(Skeletal landmark data)
○ ○ ○
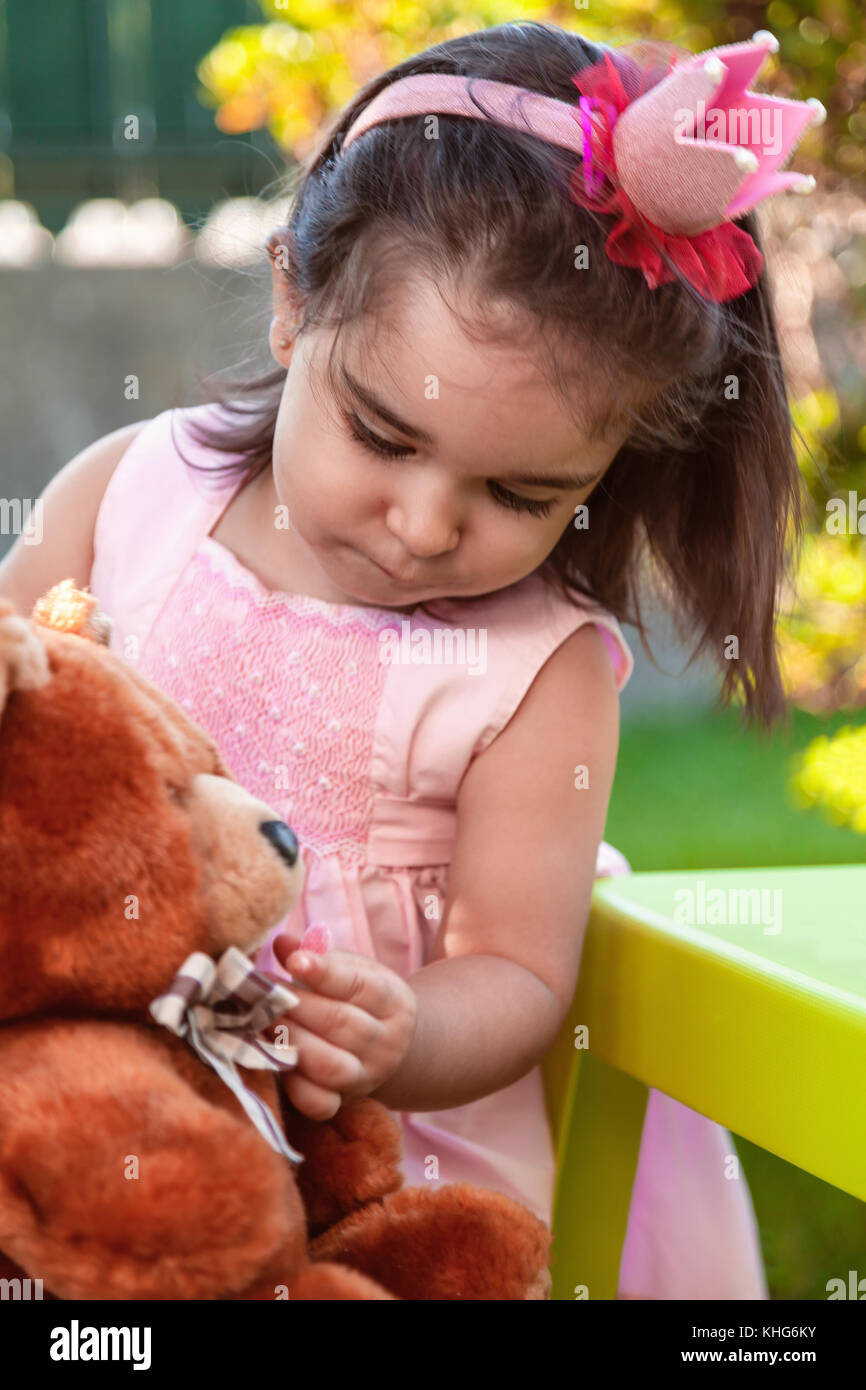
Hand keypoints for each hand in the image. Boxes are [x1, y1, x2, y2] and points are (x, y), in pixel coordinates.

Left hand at [267, 929, 417, 1121]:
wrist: (387, 1048)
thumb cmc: (359, 999)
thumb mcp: (351, 971)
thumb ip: (318, 957)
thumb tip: (282, 943)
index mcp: (393, 1001)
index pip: (360, 985)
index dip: (325, 973)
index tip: (293, 961)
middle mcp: (386, 1042)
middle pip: (340, 1023)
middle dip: (295, 1005)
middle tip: (259, 990)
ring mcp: (366, 1076)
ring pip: (329, 1065)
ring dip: (289, 1041)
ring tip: (259, 1021)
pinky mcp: (344, 1103)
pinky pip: (320, 1104)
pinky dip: (294, 1087)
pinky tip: (273, 1061)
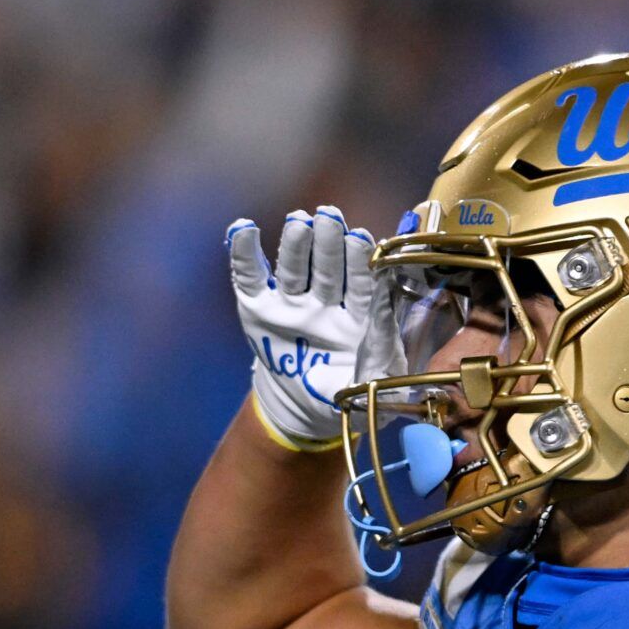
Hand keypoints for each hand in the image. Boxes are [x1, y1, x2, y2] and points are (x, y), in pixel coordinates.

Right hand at [227, 205, 375, 452]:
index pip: (360, 282)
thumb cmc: (348, 395)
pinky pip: (250, 279)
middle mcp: (325, 301)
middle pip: (326, 268)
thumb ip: (381, 344)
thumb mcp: (372, 379)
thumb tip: (385, 302)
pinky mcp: (258, 310)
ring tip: (297, 222)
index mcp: (358, 314)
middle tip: (328, 217)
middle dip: (328, 242)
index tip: (359, 238)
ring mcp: (291, 304)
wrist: (308, 412)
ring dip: (295, 244)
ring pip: (294, 270)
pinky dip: (244, 254)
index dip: (359, 260)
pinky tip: (242, 229)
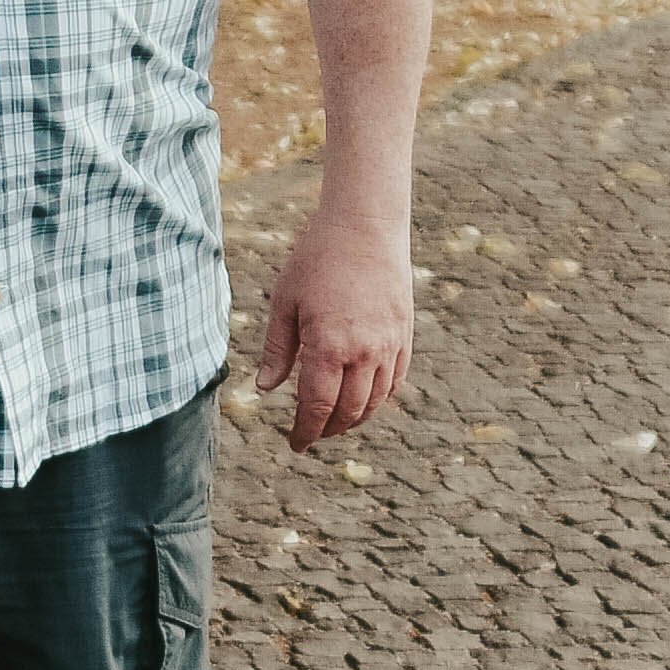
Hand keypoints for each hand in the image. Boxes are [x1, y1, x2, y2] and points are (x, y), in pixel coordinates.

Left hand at [257, 203, 412, 447]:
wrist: (365, 225)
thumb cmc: (317, 259)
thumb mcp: (285, 302)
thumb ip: (278, 350)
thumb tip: (265, 389)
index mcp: (329, 347)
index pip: (317, 408)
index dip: (305, 431)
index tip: (295, 444)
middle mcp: (363, 353)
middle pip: (348, 411)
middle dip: (328, 429)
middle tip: (312, 434)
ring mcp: (389, 345)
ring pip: (374, 401)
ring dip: (354, 419)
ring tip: (335, 422)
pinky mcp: (404, 335)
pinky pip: (395, 381)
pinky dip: (379, 399)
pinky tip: (364, 400)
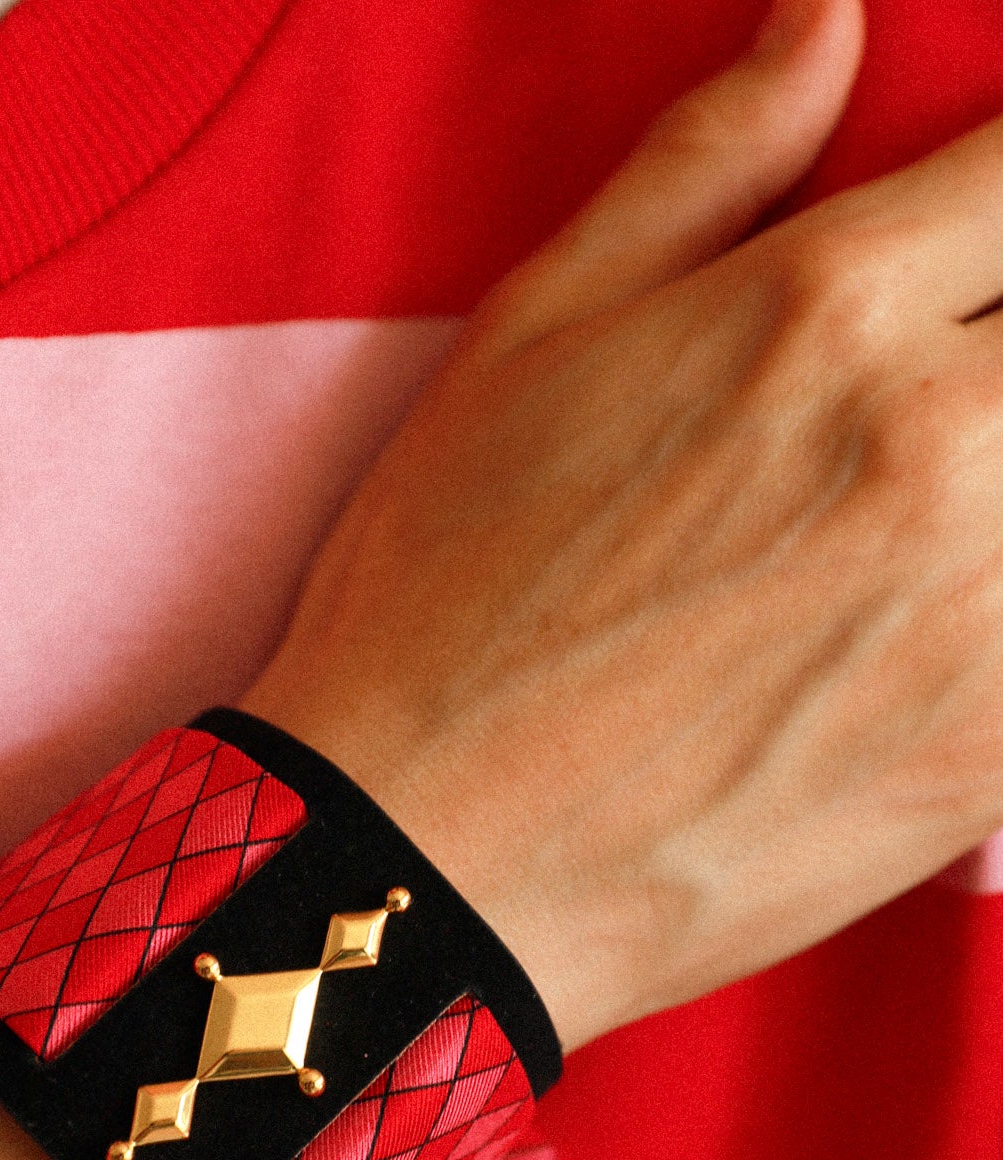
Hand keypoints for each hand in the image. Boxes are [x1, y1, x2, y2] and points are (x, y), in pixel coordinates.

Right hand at [248, 0, 1002, 1049]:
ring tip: (952, 500)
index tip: (984, 247)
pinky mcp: (994, 760)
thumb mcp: (529, 342)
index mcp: (823, 310)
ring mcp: (984, 614)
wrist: (426, 862)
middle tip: (960, 387)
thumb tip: (830, 21)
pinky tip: (953, 616)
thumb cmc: (446, 603)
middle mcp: (934, 445)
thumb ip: (705, 165)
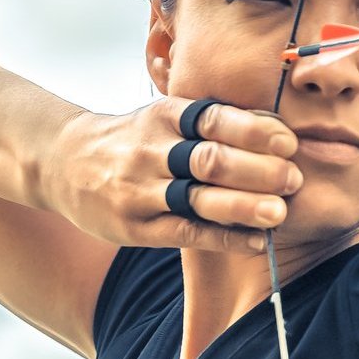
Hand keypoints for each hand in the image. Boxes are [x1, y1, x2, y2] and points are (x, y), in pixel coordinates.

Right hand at [39, 98, 302, 250]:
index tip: (289, 143)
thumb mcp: (166, 117)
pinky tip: (256, 241)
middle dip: (257, 170)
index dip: (255, 131)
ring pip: (197, 199)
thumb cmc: (138, 138)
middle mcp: (151, 150)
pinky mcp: (133, 226)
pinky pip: (184, 233)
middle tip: (294, 179)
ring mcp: (139, 190)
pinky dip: (224, 238)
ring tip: (279, 213)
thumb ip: (216, 121)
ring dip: (243, 207)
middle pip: (209, 160)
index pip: (214, 119)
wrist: (64, 162)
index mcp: (165, 116)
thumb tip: (277, 125)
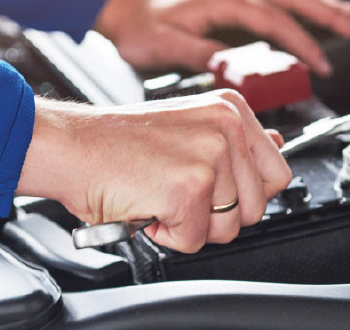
○ ○ ○
**Assigned task:** Among the entries above, take the lines from the one with "middle tip: (259, 990)" through the one with "pinky tip: (953, 616)" and retype them exactly, leaving out the pictures.

**Result:**
middle tip: (259, 990)
ring mcp: (366, 1076)
ring pip: (329, 1065)
ring dip: (289, 1041)
ring tip: (259, 1021)
pinky mcp: (344, 1103)
pinky pip: (320, 1104)
pinky dip: (294, 1087)
pinky tip: (273, 1061)
Hand keypoints for each hand in the image. Boxes are [x1, y1, x2, y2] and points are (x, y), in pixel coordinates.

Right hand at [227, 205, 375, 452]:
index pip: (360, 282)
thumb cmc: (348, 395)
pinky pip: (250, 279)
middle mcp: (325, 301)
middle pip: (326, 268)
thumb ip: (381, 344)
thumb mcp: (372, 379)
thumb tip: (385, 302)
pinky mcp: (258, 310)
ring tip: (297, 222)
index mcp: (358, 314)
middle tip: (328, 217)
middle dip: (328, 242)
index tip: (359, 238)
ring mcp: (291, 304)
wrist: (308, 412)
ring dip: (295, 244)
ring pip: (294, 270)
pinky dip: (244, 254)
index dip: (359, 260)
pinky tip: (242, 229)
Hand keypoints for each hand in the image. Boxes are [x1, y1, x2, y2] and points are (x, y), in pixel coordinates.

Left hand at [257, 203, 412, 447]:
wrist: (365, 225)
thumb cmc: (317, 259)
thumb mcp: (285, 302)
thumb ip: (278, 350)
thumb tip: (265, 389)
index mcp: (329, 347)
index pip: (317, 408)
index dip: (305, 431)
index tip: (295, 444)
middle mcp: (363, 353)
middle pip: (348, 411)
middle dip: (328, 429)
middle tip: (312, 434)
ring mcp: (389, 345)
ring pip: (374, 401)
ring dip: (354, 419)
ring tip: (335, 422)
pinky mcp: (404, 335)
pinky pip: (395, 381)
pinky dip: (379, 399)
pinky tip: (364, 400)
Hand keypoints for each hand in the image. Boxes are [x1, y1, x2, y2] and points are (x, y), in pixel coordinates.

Right hand at [248, 0, 1002, 1049]:
ring tip: (952, 500)
index tip: (984, 247)
pinky mcp: (994, 760)
thumb mcp: (529, 342)
index mcp: (823, 310)
ring mcp: (984, 614)
wrist: (426, 862)
middle tip: (960, 387)
thumb tip: (830, 21)
pinky tip: (953, 616)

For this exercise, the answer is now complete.